Tajikistan can play a major role as a key strategic partner of Europe and the West in Central Asia. This was the view I expressed in letter to President Jerzy Buzek of the European Parliament and Prime Minister David Cameron of the United Kingdom, following my recent high-level visit to this fascinating Central Asian nation. In my capacity as Personal Representative of the President in Office of the OSCE (Kazakhstan) responsible for ecology and the environment, I travelled to Tajikistan in mid- September for meetings with the Minister for Foreign Affairs – Hamrokhon Zarifi and with Gul Sherali – Minster of Energy & Industry. I also met with Speaker of the Majilis – Shukurjon Zuhurov, the Chairman of the Committee on Environmental protection- Khursandmurod Zikirov and the First Deputy Minister of Melioration & Water Resources –Sulton Rahimov. I also visited the impressive Nurek and Rogun Hydro Electric Power projects on the Vakhsh River.
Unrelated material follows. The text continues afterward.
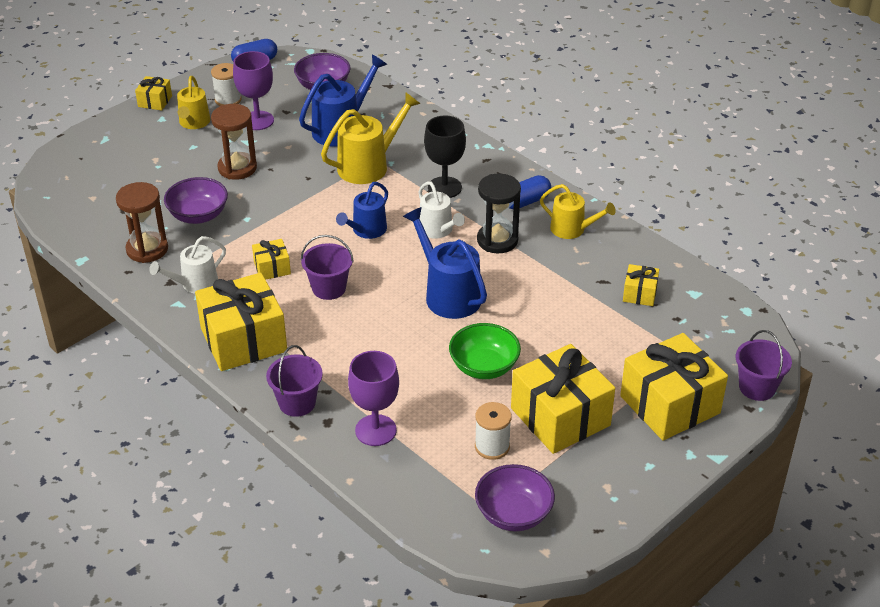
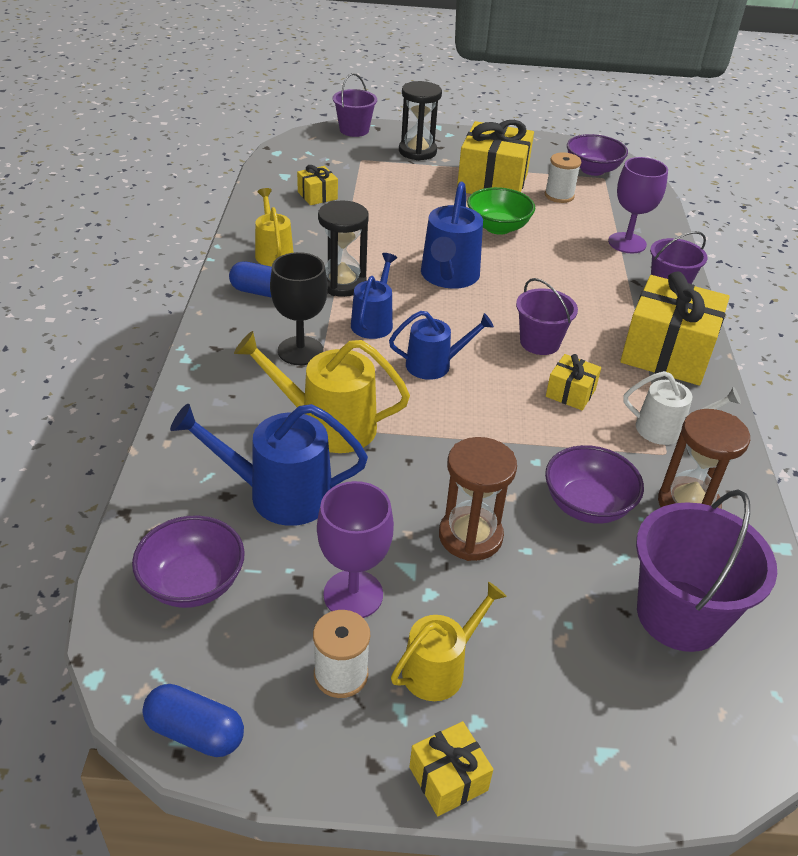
camera: 135 degrees left, 0 degrees up
white watering can [419,181,465,238] -> blue watering can [351,253,397,339]
yellow gift [620,333,728,440] -> black hourglass [399,81,442,161]
none -> purple bucket [636,490,777,652]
Tajikistan has emerged after a bloody civil war following independence, to become a functioning democracy which is a model for the region. It has a good record on human rights and while it is still a relatively poor country, it has great potential to develop mineral and water resources, provided it can achieve significant levels of inward investment. But it is Tajikistan’s geographical position nestling in the high Pamir Mountains on the rooftop of the world, with Afghanistan, Iran and the other Central Asian republics as neighbours that make it strategically important for the West. This is a highly sensitive area. War is still raging in neighbouring Afghanistan where the Taleban are continually active. Islamic terrorists lurk in the mountains in nearby Pakistan. Iran seeks to spread its ideological influence across the whole region. Drug trafficking is rife. But Tajikistan, under the firm leadership of President Emomali Rahmon, stands guard. It is at the forefront of the fight against drugs and terrorists and as such, is a key strategic ally for the West.
Of course water issues affecting the upstream and downstream nations in Central Asia are a source of constant tension and the proposed construction of the Rogun reservoir on the Vakhsh River has become a focus of controversy. When operational, Rogun will produce a massive 3600 MW at peak capacity. Over 45 miles of underground tunnels have already been completed during the Soviet era and 5000 workers are engaged day and night in the construction of giant underground halls where the turbines will be located. It is intended to dam the Vakhsh River in the steep narrow valley in which Rogun is located with a 335 metre high tone and clay embankment. I visited Rogun and was deeply impressed by what I saw.
The Uzbeks in particular are alarmed that his dam would be vulnerable to severe seismic activity and if ever breached, would have catastrophic consequences for downstream countries like Uzbekistan, German and Pakistani experts have been employed to assess the Rogun project by the World Bank. A final assessment will be made in 2011. I am convinced, however, following my own visit to Tajikistan, that this project is both safe and regionally essential.
Ninety five per cent of electricity in Tajikistan is generated from hydro electric power projects. The overhead lines and infrastructure needed to sell this electricity to neighbouring countries like Afghanistan and Pakistan are already being built. The new reservoirs being planned at Rogun will take ten years to complete before they are fully operational, but the Tajiks guarantee that they will continue to supply their downstream neighbours with the same amount of water that they enjoy now via the Amu Darya and Syr Darya rivers. They claim that their new system of dams will provide a properly managed water source which will benefit everyone. The Tajiks point out that 60% of the rivers which serve Central Asia are sourced in Tajikistan. They claim that they have never and will never restrict water flow to their downstream neighbours.
Once it is operational, Rogun will provide a source of green, environmentally friendly energy which is both cheap and plentiful and will meet the need of Tajikistan while also providing essential energy for neighbouring countries like Afghanistan and Pakistan. It seems like a win-win situation in an area that is desperate for energy. Combined with a more strategic use of water in the downstream countries, with concrete-lined reservoirs and droplet irrigation, there is no reason why the abundant water resources of Central Asia cannot be distributed fairly and used in a way that enhances, rather than threaten the future of the Ferghana Valley.
Tajikistan is leading the way in water resource management in Central Asia, providing energy and water for its neighbours. It deserves the encouragement of the West in its endeavours.
Struan Stevenson, MEP
Struan Stevenson is Personal Representative of the President in Office of the OSCE (Kazakhstan) responsible for the Ecology & Environment of Central Asia. He is a Conservative Member of the European Parliament representing Scotland and President of the Intergroup on Climate Change, Biodiversity & Sustainable Development.